Light touch forestry is also time-intensive, and thus doesn’t produce the immediate profits that many landowners and logging companies desire. But Kelly said the Conservation Fund would be able to make the harvesting process economically feasible because the organization doesn’t have to make a profit and pay shareholder dividends.
However, it’s unclear whether The Conservation Fund will be able to recoup the cost of its purchase. The $24.5 million price tag was based on an appraisal that evaluated the property on its potential uses, including vineyard and condominium development. Before The Conservation Fund gained control of Preservation Ranch, the forest was destined for vineyards, the product of a partnership involving CalPERS and Premier Pacific Vineyards. But CalPERS ultimately abandoned the project and The Conservation Fund swooped in to buy the property and established easements that prevent future development or unsustainable management of Preservation Ranch. With development no longer an option, Kelly estimates that the property is likely valued somewhere between $12 million and $16 million.
And what if carbon credits and light touch forestry don’t generate enough money for The Conservation Fund to break even? “That’s the risk we take; that’s why we’re a nonprofit,” Kelly said. “If there’s a way to get some of the purchase back, that’s great, but it’s not a worry because it’s not why we bought the property in the first place.”
The property is paid for in full, but The Conservation Fund will apply for outside grants through organizations like the California Fish and Wildlife Department to cover additional costs of maintaining the property. It also hopes to sell a pre-existing seventeen-acre vineyard that came with the land. The vineyard isn’t protected under the same easement that protects the rest of the forest, but Kelly said The Conservation Fund is considering adding development restrictions to the deed if and when it sells. The nonprofit could also dip into its own funds; according to the organization’s tax returns, it brought in more than $242 million in gross receipts in 2011.

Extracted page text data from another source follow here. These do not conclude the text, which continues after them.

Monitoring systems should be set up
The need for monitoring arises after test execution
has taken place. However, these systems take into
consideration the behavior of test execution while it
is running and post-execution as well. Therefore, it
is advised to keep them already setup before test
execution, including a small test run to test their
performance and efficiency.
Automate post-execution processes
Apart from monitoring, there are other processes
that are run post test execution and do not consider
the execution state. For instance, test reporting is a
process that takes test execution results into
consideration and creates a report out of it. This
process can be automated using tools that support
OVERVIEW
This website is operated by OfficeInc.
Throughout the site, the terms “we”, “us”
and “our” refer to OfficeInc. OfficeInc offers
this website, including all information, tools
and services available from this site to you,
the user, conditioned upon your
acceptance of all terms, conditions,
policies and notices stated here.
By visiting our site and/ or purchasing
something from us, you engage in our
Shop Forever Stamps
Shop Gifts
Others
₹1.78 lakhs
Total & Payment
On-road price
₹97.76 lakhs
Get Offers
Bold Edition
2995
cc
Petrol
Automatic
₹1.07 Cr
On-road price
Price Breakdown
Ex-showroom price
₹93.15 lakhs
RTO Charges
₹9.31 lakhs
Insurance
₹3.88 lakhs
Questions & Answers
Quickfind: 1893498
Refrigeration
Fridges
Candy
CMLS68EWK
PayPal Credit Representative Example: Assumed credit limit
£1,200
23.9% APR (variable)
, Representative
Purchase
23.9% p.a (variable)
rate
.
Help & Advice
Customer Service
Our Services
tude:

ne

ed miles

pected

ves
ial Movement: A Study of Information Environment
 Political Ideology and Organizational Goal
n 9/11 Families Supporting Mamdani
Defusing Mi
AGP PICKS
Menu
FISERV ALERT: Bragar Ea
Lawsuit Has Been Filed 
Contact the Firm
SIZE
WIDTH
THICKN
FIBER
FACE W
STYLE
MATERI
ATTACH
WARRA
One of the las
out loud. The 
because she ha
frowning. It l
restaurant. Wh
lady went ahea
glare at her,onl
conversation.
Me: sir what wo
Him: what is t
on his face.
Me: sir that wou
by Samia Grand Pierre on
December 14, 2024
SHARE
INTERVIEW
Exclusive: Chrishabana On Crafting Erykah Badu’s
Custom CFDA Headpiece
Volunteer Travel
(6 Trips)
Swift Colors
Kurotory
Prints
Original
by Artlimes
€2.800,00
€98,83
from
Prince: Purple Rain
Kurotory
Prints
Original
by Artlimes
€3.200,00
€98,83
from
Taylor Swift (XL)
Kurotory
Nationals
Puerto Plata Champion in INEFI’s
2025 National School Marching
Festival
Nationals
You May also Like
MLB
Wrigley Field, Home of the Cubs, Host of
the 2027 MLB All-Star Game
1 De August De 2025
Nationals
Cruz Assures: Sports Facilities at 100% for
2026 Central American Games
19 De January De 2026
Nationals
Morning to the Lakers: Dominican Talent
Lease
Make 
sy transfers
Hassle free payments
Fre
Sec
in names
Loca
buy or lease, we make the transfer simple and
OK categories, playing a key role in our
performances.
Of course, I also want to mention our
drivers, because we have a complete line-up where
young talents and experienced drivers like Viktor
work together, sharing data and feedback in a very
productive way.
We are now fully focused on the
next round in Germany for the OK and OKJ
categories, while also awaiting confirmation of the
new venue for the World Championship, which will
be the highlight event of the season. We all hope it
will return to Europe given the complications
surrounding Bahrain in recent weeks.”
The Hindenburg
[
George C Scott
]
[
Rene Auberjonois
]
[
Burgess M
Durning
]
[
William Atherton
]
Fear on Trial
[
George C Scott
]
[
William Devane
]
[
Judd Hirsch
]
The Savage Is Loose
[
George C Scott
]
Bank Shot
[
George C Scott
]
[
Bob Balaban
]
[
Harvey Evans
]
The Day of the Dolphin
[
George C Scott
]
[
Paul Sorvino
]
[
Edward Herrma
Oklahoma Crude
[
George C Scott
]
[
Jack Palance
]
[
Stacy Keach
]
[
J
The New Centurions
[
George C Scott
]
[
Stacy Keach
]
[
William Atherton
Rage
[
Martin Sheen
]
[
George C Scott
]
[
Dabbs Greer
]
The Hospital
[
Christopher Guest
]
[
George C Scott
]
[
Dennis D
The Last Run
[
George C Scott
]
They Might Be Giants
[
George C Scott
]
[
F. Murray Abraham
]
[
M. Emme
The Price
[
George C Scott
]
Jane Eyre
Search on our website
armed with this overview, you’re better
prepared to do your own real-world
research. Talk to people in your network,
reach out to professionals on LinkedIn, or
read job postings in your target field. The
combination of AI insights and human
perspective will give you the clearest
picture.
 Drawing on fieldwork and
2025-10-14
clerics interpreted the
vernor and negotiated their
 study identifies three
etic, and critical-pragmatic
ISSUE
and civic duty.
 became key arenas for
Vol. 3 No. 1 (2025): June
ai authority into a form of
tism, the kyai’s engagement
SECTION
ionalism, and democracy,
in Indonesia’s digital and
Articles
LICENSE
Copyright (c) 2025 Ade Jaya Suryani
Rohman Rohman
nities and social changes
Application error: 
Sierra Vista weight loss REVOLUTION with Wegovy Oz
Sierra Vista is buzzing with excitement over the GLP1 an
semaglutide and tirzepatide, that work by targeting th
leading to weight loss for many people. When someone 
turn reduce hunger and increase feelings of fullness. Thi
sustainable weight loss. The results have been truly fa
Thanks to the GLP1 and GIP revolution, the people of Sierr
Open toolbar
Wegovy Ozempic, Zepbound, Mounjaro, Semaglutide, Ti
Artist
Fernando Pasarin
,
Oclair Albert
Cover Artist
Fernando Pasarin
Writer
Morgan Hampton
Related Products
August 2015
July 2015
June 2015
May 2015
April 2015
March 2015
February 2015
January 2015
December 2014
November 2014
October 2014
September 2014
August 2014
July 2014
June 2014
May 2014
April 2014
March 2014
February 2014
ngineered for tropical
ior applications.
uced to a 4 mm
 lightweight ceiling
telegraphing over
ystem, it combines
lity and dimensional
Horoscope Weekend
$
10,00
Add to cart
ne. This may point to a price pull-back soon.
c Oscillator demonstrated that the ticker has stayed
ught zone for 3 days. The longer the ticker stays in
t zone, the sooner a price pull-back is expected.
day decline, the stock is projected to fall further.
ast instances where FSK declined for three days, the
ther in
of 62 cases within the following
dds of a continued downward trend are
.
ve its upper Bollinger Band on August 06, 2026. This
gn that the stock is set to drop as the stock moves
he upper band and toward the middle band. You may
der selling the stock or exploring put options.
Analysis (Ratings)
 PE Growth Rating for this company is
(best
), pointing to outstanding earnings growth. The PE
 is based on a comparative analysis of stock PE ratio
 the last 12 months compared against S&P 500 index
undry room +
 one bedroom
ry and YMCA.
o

Regardless, The Conservation Fund’s purchase of Preservation Ranch signals the larger role that nonprofits could play in forestry management in years to come. “Ten years from now, state agencies might be more amenable to having this among their conservation tools,” Kelly said. “We’re achieving a conservation scale beyond the reach of the state, given the narrow mandate that they have and the lack of money that they have.”